In Guinea, COVID-19 roadblocks result in bloody protests

Protesters often face a disproportionately violent, deadly response

Guinea faces social violence exacerbated by the COVID-19 pandemic.

Already a fragile state, COVID-19 complicated matters with its first appearance in March 2020. By June 8, 4,117 people had tested positive for COVID-19 out of a population of 12 million.

To counter the pandemic, Guinean authorities established checkpoints between the capital city of Conakry, and the neighboring cities of Coyah and Dubréka, effectively blocking the capital off from the rest of the country.

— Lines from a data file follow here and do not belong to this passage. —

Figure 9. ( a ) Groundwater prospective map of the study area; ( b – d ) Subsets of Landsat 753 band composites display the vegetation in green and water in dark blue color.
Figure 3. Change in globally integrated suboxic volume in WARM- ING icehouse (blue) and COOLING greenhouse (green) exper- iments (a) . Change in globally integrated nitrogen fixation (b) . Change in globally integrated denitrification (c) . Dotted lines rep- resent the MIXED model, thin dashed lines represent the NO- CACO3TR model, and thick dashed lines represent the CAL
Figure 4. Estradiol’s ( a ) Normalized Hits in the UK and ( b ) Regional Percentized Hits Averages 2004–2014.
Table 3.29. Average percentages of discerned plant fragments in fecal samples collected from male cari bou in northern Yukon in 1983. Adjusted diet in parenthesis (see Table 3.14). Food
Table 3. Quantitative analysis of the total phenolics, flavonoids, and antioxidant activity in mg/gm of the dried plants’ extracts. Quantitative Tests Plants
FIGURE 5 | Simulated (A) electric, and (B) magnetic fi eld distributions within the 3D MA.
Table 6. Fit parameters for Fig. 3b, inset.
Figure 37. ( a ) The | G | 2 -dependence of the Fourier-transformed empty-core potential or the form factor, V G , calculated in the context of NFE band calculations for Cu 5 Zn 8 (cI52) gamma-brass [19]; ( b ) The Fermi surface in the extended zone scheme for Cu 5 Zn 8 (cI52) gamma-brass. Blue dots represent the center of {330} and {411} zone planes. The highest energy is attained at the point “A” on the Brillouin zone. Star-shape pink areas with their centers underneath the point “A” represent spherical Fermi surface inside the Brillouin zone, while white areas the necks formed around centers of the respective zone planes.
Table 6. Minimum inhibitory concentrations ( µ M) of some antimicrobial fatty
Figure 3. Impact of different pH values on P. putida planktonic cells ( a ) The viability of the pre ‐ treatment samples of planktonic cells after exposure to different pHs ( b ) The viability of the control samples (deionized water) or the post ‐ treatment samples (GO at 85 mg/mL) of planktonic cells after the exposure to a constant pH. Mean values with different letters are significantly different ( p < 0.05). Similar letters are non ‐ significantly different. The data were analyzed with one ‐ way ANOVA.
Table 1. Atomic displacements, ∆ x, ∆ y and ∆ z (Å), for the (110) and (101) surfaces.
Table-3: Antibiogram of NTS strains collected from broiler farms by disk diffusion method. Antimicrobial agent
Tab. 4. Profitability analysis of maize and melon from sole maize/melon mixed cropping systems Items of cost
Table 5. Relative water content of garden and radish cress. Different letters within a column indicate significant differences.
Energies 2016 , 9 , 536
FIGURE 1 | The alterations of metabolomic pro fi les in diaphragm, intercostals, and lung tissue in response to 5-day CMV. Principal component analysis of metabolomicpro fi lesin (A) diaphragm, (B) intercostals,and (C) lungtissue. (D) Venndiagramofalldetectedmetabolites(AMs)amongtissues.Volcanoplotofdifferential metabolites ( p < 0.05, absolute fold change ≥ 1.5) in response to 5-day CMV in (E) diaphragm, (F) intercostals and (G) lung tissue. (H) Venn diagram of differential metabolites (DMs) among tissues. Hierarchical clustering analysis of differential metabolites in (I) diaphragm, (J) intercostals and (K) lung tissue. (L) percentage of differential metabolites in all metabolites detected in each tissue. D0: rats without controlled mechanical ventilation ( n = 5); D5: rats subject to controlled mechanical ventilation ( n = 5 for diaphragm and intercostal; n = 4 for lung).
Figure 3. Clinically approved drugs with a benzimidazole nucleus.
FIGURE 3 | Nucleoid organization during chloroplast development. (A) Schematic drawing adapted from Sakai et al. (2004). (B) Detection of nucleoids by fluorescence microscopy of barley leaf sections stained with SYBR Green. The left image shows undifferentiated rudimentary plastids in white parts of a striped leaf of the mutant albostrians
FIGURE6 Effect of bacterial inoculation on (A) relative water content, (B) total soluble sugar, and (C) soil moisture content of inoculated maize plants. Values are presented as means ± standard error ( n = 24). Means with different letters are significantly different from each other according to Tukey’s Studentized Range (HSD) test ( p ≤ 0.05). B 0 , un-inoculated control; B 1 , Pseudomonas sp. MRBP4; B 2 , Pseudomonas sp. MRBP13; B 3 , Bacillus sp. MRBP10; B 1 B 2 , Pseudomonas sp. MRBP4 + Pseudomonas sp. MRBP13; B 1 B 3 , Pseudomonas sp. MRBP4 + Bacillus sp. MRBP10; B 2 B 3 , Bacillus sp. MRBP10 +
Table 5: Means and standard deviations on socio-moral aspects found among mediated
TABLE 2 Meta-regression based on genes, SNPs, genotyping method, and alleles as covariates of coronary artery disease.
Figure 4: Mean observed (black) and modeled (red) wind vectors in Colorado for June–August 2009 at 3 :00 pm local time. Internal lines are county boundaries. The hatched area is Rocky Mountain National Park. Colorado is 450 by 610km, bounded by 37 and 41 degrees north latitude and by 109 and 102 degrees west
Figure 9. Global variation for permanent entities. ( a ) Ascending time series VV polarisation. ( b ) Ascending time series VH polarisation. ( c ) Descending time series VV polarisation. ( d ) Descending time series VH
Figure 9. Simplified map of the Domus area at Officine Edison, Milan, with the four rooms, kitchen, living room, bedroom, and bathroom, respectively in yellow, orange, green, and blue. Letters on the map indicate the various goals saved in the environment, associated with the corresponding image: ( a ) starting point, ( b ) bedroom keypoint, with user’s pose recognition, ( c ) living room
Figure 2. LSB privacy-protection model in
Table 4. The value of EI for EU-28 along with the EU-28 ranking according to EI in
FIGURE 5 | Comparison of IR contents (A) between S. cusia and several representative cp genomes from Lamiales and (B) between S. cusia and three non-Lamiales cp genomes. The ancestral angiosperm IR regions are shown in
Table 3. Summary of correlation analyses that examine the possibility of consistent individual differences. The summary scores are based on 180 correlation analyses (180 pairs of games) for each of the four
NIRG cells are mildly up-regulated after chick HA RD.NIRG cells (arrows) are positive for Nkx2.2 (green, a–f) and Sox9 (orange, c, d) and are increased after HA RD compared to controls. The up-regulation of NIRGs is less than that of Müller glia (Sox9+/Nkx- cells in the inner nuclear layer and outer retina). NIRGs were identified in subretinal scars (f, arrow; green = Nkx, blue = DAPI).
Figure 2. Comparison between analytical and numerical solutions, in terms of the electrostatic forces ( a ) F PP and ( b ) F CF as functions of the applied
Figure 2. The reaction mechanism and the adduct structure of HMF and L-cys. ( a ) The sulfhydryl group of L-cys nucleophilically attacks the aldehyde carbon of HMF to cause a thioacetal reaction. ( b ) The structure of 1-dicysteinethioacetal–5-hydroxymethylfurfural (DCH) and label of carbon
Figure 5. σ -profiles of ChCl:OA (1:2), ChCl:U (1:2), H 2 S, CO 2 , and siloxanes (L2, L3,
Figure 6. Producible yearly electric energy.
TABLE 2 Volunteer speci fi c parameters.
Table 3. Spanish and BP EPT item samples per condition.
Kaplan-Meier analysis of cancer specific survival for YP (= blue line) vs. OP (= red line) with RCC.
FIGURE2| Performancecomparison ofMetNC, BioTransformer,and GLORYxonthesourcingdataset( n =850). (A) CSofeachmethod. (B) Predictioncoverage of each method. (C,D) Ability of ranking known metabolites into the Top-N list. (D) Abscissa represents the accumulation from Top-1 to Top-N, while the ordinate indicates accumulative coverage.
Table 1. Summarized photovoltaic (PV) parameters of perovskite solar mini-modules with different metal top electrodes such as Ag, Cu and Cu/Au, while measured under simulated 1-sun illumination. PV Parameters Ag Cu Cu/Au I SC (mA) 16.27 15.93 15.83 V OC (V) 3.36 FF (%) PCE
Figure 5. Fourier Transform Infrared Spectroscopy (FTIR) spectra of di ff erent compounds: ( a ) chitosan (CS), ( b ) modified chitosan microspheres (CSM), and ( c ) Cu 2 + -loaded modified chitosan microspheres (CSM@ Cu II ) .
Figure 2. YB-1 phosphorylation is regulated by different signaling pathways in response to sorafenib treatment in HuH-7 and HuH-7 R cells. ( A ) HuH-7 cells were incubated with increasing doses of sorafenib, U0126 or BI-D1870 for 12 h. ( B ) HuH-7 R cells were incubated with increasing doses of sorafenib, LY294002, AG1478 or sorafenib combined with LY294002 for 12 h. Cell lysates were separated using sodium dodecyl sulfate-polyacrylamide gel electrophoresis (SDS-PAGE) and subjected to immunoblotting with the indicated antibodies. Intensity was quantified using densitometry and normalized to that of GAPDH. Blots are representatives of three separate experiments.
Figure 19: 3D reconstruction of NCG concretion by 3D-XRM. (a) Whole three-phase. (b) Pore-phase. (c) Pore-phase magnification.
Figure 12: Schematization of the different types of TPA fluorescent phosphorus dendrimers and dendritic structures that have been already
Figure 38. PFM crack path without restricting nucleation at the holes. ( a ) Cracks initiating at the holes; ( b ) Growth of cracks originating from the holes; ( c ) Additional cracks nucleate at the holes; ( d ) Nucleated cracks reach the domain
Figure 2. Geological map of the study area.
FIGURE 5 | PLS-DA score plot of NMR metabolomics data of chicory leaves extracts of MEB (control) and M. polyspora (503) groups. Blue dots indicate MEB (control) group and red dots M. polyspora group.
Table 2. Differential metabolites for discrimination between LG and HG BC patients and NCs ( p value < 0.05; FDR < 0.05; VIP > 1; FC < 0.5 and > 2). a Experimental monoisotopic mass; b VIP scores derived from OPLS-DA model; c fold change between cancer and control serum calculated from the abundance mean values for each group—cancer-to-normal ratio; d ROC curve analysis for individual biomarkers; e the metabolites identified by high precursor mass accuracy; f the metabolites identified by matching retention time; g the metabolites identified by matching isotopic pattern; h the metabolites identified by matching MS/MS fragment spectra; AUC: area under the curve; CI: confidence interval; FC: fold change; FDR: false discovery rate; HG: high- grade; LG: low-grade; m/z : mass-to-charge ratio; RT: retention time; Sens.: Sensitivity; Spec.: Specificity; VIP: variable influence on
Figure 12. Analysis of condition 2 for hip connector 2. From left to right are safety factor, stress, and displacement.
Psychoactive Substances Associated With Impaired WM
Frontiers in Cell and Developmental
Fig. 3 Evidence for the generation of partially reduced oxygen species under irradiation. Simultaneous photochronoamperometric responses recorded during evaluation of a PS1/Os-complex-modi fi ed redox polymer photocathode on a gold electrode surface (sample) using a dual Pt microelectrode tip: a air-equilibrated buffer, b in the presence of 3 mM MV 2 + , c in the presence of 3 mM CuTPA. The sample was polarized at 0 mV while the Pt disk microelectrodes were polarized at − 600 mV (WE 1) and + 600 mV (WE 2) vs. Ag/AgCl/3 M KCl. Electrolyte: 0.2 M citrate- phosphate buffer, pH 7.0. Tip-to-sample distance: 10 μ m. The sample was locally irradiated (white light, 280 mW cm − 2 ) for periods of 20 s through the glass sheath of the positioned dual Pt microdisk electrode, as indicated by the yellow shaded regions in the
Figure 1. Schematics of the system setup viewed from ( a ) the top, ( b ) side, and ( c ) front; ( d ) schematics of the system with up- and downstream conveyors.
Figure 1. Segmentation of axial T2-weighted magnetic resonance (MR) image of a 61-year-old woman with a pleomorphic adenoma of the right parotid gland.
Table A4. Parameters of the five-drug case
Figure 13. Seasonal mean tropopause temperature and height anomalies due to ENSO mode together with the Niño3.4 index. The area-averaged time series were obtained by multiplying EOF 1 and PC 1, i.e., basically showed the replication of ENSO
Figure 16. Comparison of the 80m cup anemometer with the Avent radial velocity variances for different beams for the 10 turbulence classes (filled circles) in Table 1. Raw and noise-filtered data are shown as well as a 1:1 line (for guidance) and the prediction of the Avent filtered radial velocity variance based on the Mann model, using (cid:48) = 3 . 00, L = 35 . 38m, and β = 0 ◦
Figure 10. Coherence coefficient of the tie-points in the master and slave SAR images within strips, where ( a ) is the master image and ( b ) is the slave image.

Though Coyah and Dubréka are administratively autonomous, they also constitute the suburbs of the capital and much of the population commutes to and from the cities on a daily basis. President Alpha Condé referred to Greater Conakry in his speech on public television on May 15.

Tensions mounted following the announcements on March 27 and 30, which included a communication error in the decision to isolate Conakry. In fact, it was not made explicit that the cities of Coyah and Dubréka were considered as part of the capital.

Only in his speech on May 15 did the president clarify that the curfew from 10 p.m. to 5 a.m. included these cities, as well.

On May 12, residents of Coyah and Dubréka revolted upon discovering barricades suddenly blocking the way to their daily activities.